Plaintiff brought suit to recover rent for the months of December, 1917, and January and February, 1918, under a written lease, and defendant counterclaimed for $146.35, moneys necessarily expended in the purchase of oil stoves, gas stoves and fuel to furnish heat in the loft rented by defendant from plaintiff, which the plaintiff-landlord was, by the *83terms of its lease, obligated to furnish, but which it failed utterly to do.
Defendant’s witnesses testified that during November, December, January and February the plaintiff failed entirely to furnish heat in the premises, the temperature therein varying a .large part of the time between four degrees below zero to eleven degrees above; that it repeatedly notified the landlord of the unheated condition of the premises and requested it to furnish heat, but the landlord failed and neglected so to do, and that even with the heat so furnished by defendant, through the use of gas and oil stoves, the premises were so insufficiently heated that for a considerable period of time during said months defendant was obliged to have its employees quit work about two-thirty p. m.

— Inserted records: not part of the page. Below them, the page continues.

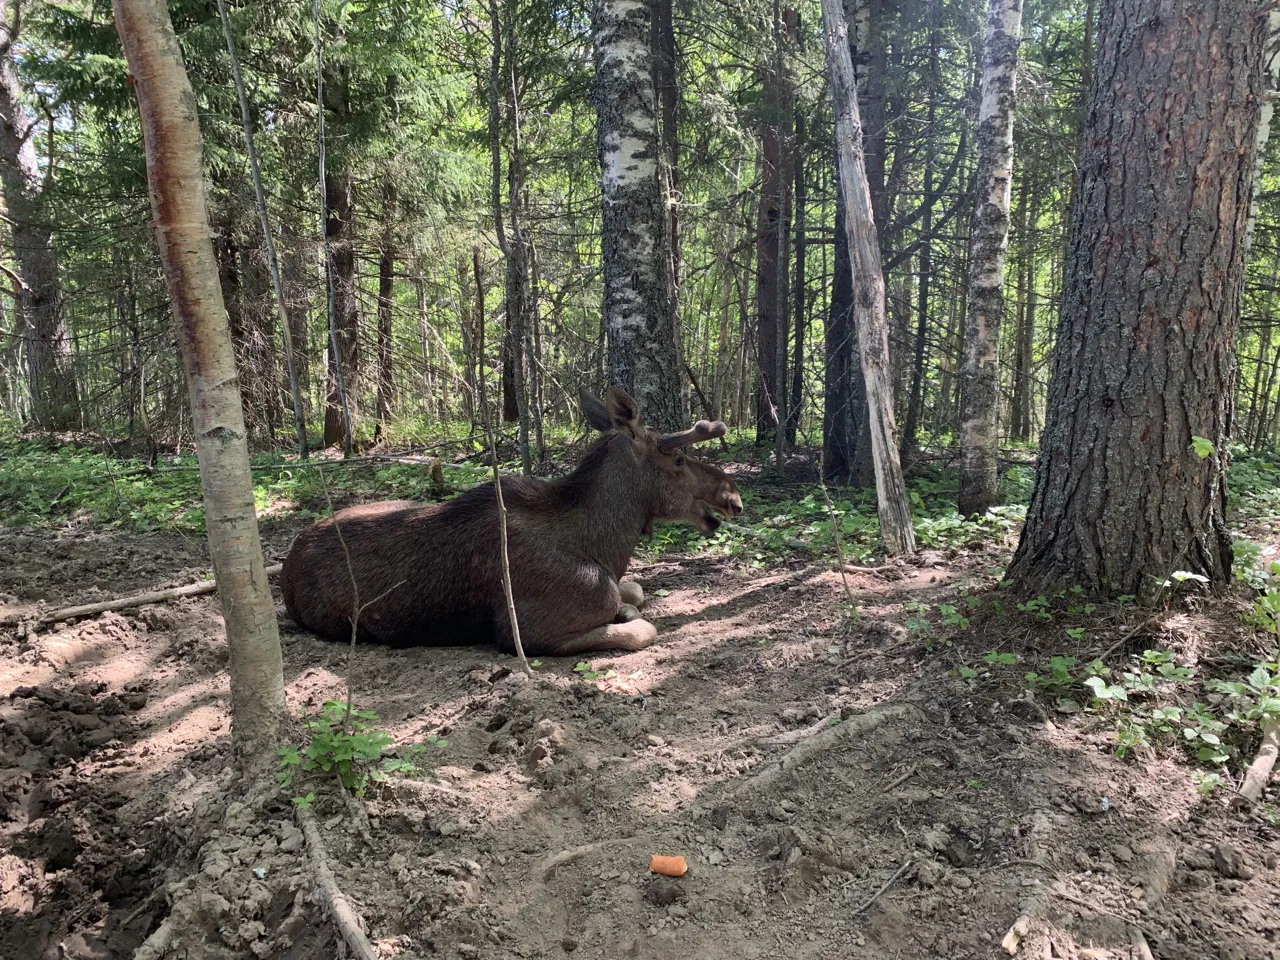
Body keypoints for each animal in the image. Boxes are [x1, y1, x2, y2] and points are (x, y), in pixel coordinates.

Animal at [280, 387, 743, 657]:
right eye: (678, 459)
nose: (733, 496)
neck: (605, 546)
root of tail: (285, 568)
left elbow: (636, 589)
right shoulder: (528, 631)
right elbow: (641, 627)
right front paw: (626, 615)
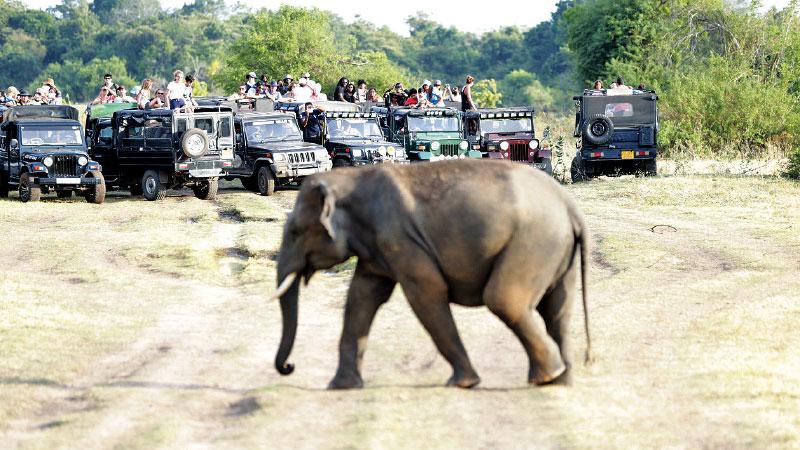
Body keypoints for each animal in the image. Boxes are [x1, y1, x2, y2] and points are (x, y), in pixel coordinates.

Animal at [272, 159, 592, 390]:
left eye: (295, 232)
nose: (289, 367)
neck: (352, 177)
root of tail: (569, 206)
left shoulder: (400, 239)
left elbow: (426, 294)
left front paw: (463, 383)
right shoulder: (377, 249)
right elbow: (362, 297)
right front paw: (340, 386)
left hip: (532, 242)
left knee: (505, 301)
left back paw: (546, 376)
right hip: (555, 250)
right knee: (556, 312)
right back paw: (560, 381)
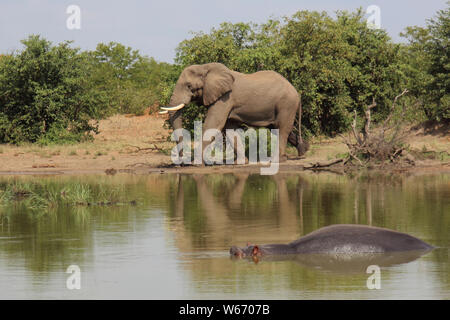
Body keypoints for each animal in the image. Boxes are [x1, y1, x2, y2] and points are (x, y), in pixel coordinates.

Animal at [159, 62, 310, 162]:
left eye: (189, 86)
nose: (181, 161)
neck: (206, 67)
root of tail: (296, 91)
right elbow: (230, 129)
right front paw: (241, 162)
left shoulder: (225, 98)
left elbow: (213, 124)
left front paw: (196, 163)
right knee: (277, 128)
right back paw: (303, 151)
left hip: (286, 104)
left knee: (282, 128)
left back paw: (277, 160)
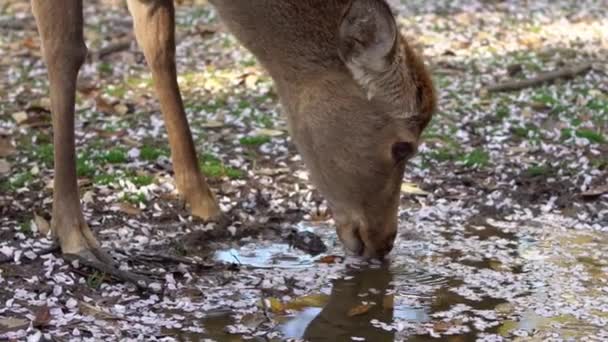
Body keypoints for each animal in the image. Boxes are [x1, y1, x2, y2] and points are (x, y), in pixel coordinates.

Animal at [30, 0, 434, 284]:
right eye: (402, 147)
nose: (384, 241)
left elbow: (160, 43)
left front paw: (203, 202)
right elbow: (65, 50)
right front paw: (76, 237)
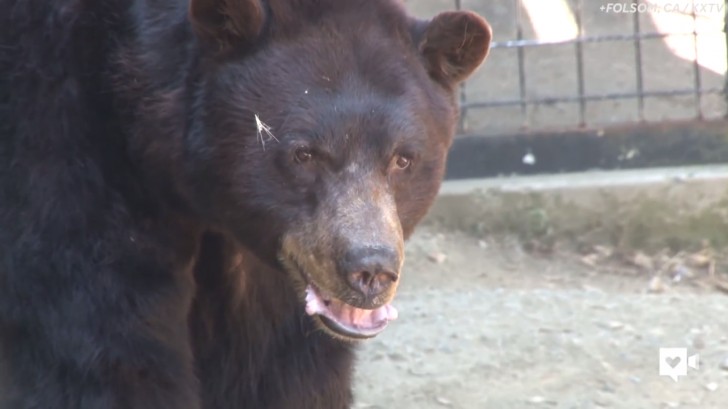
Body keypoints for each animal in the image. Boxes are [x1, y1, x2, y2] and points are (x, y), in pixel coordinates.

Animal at [0, 0, 492, 406]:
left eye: (403, 158)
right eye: (304, 154)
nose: (370, 269)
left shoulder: (277, 268)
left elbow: (278, 365)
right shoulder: (65, 152)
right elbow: (102, 343)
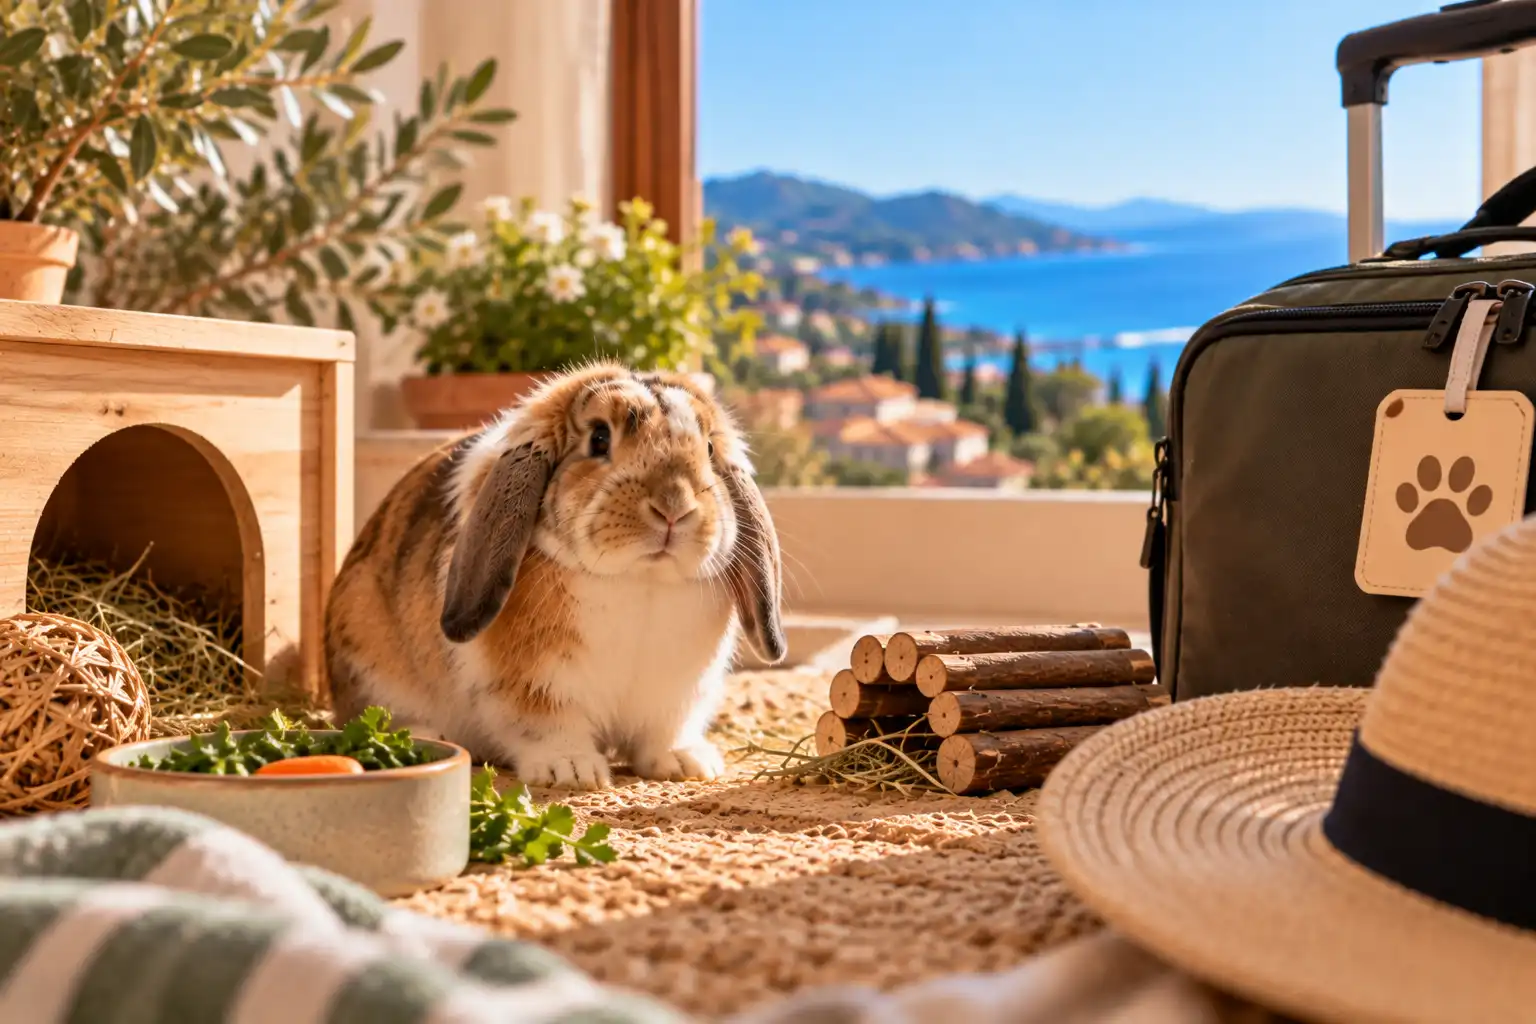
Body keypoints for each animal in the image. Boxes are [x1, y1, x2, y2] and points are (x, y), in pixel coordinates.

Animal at [324, 362, 786, 790]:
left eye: (708, 448)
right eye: (599, 438)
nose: (674, 506)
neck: (641, 580)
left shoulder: (677, 696)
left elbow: (665, 733)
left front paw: (686, 765)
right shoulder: (535, 688)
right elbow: (547, 728)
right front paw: (572, 771)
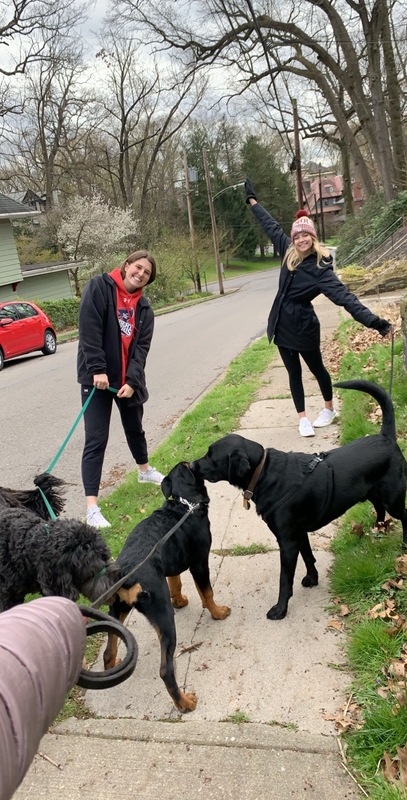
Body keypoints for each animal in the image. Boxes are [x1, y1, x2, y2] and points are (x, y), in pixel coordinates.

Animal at [103, 462, 231, 712]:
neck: (185, 504)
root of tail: (126, 574)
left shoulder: (172, 563)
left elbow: (176, 582)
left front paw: (180, 600)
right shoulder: (199, 562)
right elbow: (207, 592)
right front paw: (218, 612)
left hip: (117, 609)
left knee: (108, 651)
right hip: (163, 617)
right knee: (165, 670)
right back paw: (185, 703)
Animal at [194, 382, 407, 624]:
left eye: (211, 456)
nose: (193, 465)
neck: (263, 473)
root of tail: (385, 438)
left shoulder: (287, 541)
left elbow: (285, 579)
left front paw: (280, 609)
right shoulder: (299, 533)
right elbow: (308, 557)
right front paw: (312, 579)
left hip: (393, 499)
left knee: (404, 516)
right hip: (374, 494)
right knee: (379, 509)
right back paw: (377, 530)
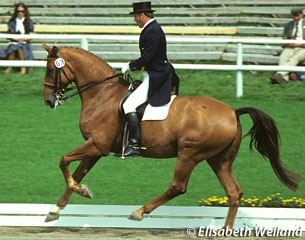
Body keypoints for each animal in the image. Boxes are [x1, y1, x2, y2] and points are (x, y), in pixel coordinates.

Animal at [43, 43, 300, 229]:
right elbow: (77, 171)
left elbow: (63, 161)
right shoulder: (96, 147)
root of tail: (232, 111)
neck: (102, 94)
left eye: (50, 69)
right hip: (219, 159)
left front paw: (81, 191)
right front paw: (56, 209)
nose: (48, 101)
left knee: (178, 186)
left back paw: (139, 212)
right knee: (234, 192)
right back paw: (225, 231)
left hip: (190, 153)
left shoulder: (97, 145)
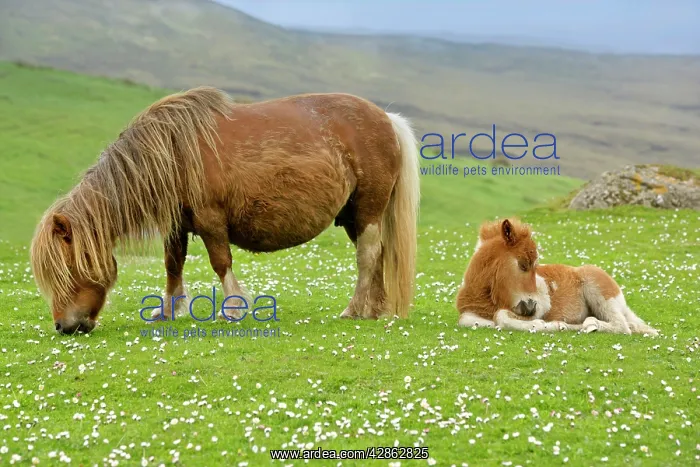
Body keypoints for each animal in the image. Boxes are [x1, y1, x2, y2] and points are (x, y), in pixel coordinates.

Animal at [30, 87, 421, 334]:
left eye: (67, 270)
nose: (64, 326)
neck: (173, 151)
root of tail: (387, 119)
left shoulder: (210, 219)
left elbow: (221, 262)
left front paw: (232, 308)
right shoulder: (178, 224)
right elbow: (173, 265)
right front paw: (168, 310)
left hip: (368, 211)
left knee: (367, 257)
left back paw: (354, 310)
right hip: (355, 216)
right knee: (377, 256)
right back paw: (375, 310)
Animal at [455, 218, 659, 335]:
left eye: (533, 266)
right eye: (523, 264)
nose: (531, 306)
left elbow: (502, 317)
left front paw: (549, 325)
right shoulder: (470, 316)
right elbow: (470, 320)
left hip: (601, 294)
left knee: (622, 326)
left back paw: (591, 324)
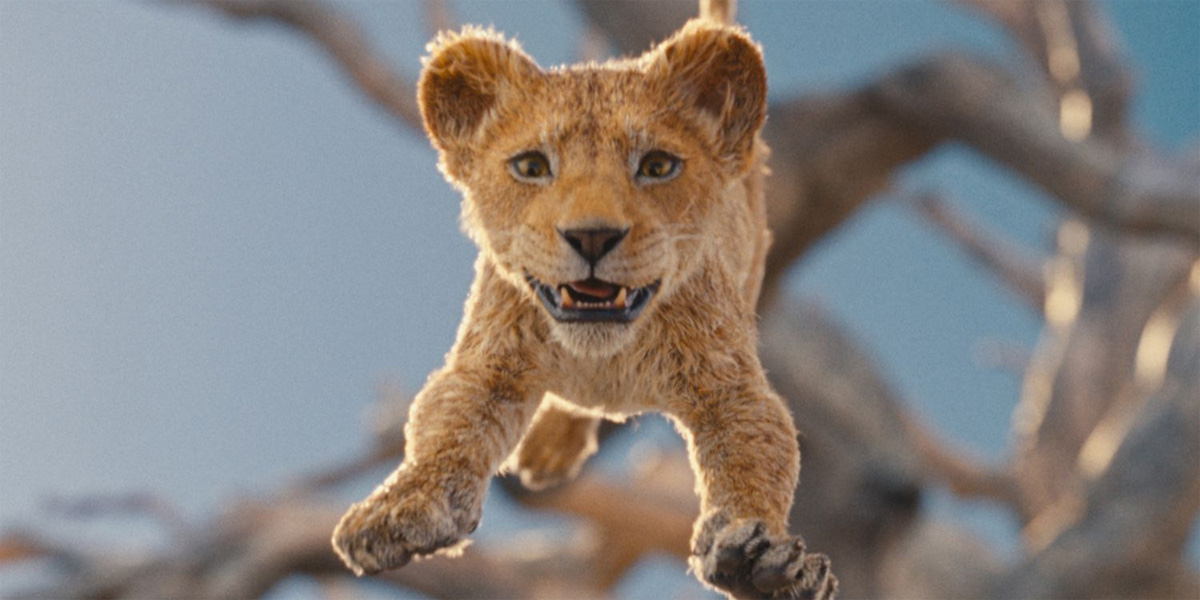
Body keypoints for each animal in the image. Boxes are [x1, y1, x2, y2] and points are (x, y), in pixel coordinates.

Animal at [332, 18, 837, 600]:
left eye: (657, 166)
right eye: (531, 166)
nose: (592, 236)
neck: (602, 357)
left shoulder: (729, 385)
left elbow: (757, 453)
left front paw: (757, 557)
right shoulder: (487, 364)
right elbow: (445, 429)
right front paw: (399, 508)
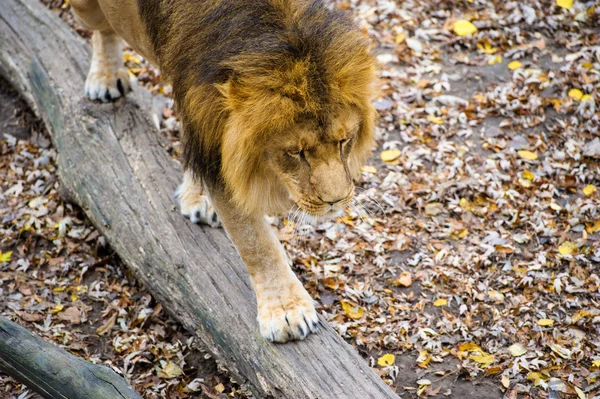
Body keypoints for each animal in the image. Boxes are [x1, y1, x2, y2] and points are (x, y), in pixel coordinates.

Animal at [70, 0, 376, 344]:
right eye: (296, 153)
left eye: (344, 141)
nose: (336, 201)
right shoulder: (218, 149)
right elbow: (256, 244)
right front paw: (286, 311)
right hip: (86, 10)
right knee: (102, 29)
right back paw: (106, 77)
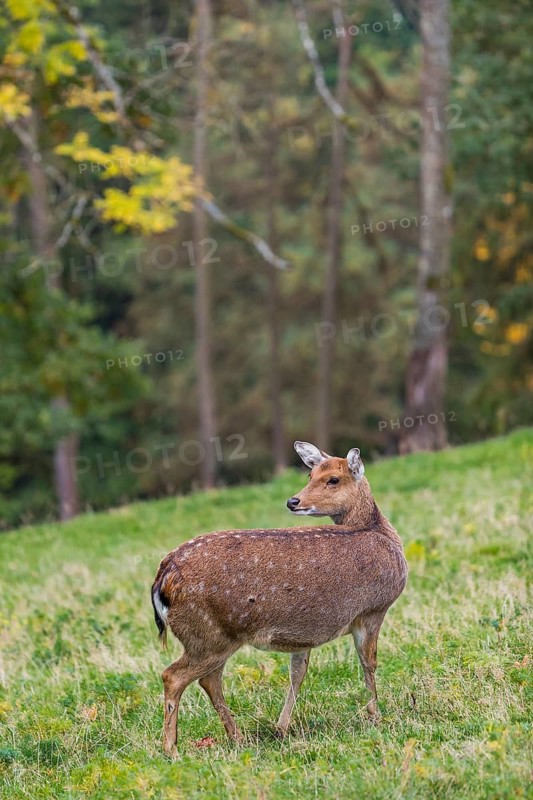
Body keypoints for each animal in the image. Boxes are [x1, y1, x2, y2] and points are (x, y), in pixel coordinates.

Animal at [151, 441, 407, 756]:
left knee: (209, 680)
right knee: (174, 676)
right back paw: (172, 749)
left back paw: (237, 737)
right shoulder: (373, 609)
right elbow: (368, 662)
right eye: (311, 475)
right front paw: (376, 716)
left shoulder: (306, 632)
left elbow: (298, 672)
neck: (381, 533)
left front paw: (281, 729)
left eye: (332, 479)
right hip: (207, 634)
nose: (293, 501)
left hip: (212, 637)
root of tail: (163, 577)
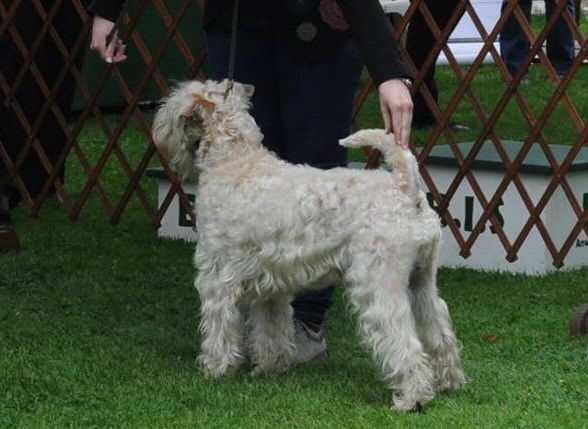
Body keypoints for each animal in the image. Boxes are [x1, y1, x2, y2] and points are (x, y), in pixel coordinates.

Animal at [154, 78, 466, 410]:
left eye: (174, 104)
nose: (158, 130)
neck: (234, 161)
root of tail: (406, 188)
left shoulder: (216, 279)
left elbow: (219, 327)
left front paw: (214, 369)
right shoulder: (270, 283)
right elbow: (271, 327)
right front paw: (269, 366)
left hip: (380, 284)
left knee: (404, 340)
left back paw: (412, 397)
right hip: (422, 281)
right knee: (439, 329)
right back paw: (448, 382)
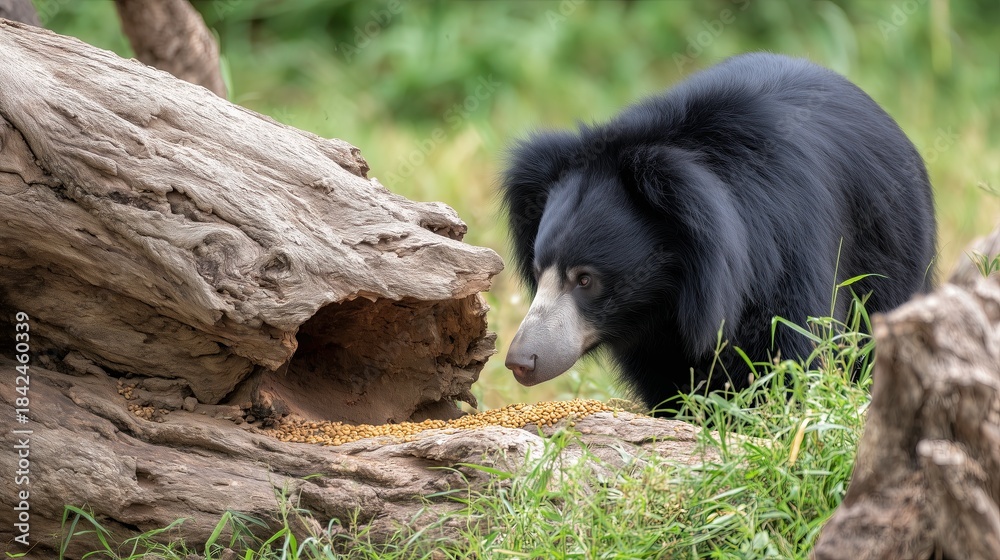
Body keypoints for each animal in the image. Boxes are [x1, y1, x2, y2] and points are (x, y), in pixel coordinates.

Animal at [499, 52, 937, 411]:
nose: (521, 362)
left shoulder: (787, 246)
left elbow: (790, 344)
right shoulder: (652, 329)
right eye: (538, 272)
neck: (672, 290)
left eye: (585, 279)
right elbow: (667, 378)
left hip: (894, 250)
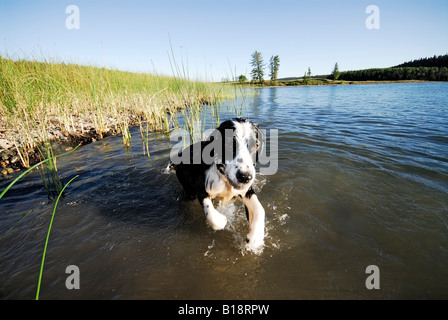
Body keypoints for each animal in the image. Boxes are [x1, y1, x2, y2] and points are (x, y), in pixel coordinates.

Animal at [172, 117, 266, 250]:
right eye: (228, 144)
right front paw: (221, 220)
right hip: (188, 190)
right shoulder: (201, 188)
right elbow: (211, 214)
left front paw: (255, 237)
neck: (225, 178)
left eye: (256, 145)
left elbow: (260, 209)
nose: (245, 177)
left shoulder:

Plaintiff’s witnesses denied that the premises were insufficiently heated, except for a few days between December 26, 19.17, and January 4, 1918.
'The evidence produced by defendant convincingly established the utter failure of the lessor to perform its covenant as to heating the premises, and the trial judge was fully justified in determining this fact in favor of the defendant-tenant.
The main question presented on this appeal is as to the measure of damage in actions of this character. The plaintiff-appellant contends that the tenant’s damage is limited to the difference in the rental value of the heated premises as fixed by the lease, and the rental value of the premises without heat, citing Thomson-Houston Electric Co. v. Durant Land Imp. Co., 144 N. Y. 34, where it was held that ordinarily, where there has been a breach of the lessor’s covenant to repair, the measure of damage is the difference in general rental value. This rule would not be applicable to a case where, as in the case at bar, the tenant under*84takes to perforin a duty obligatory upon the landlord. In such case the measure of damage for the breach is the expense of doing the work which the landlord agreed to do, but did not do. Schick v. Fleischhauer, 26 App. Div. 210, 211; Wurz v. Watts, 73 Misc. Rep. 262; Myers v. Burns, 35 N. Y. 269, 270; Hexter v. Knox, 63 id. 567; Herbst v. Kellogg Mfg. Co., 112 App. Div. 355, 356.
An unusual and somewhat difficult question arises from the fact that the judgment entered left the ownership and possession of the gas and oil stoves in the defendant, although defendant has been awarded the full amount of money expended therefor; and plaintiff-appellant ’s counsel contends that it was the duty of the defendant-tenant to tender such articles so purchased by it to the plaintiff before defendant could maintain the counterclaim herein. Title to said articles never having been in the landlord the tender thereof was not essential to defendant’s cause of action under its counterclaim; but it is manifest that defendant’s recovery must be limited to the actual loss or expense incurred by it because of plaintiff’s breach of contract. This would be the cost of fuel and the difference between the price necessarily paid by defendant for stoves and their present value as shown by the price realized on a sale thereof or expert testimony as to their value after being so used. Deutsch v. Cirker, 152 N. Y. Supp. 996, 997.
The contention of the appellant that by the terms of the lease the tenant could not recover damages resulting from lack of heat due to repairs ordered by a state or city department is only applicable to a short period between December twenty-sixth and January fourth; and the evidence does not warrant a finding that the purchase of the articles in question was to meet a situation developed at that particular time. It *85is also established by the evidence that the repairs referred to by appellant were made necessary in the first instance, not by any order of a state or city department, but by the bursting of pipes due to the landlord’s breach of contract in failing to furnish proper heat as required under his lease.
While defendant fully established its cause of action under its counterclaim, the inadequacy of the proof as to the damage renders a new trial necessary.
Bjur and Weeks, JJ., concur.
Judgment reversed, new trial ordered, without costs of appeal.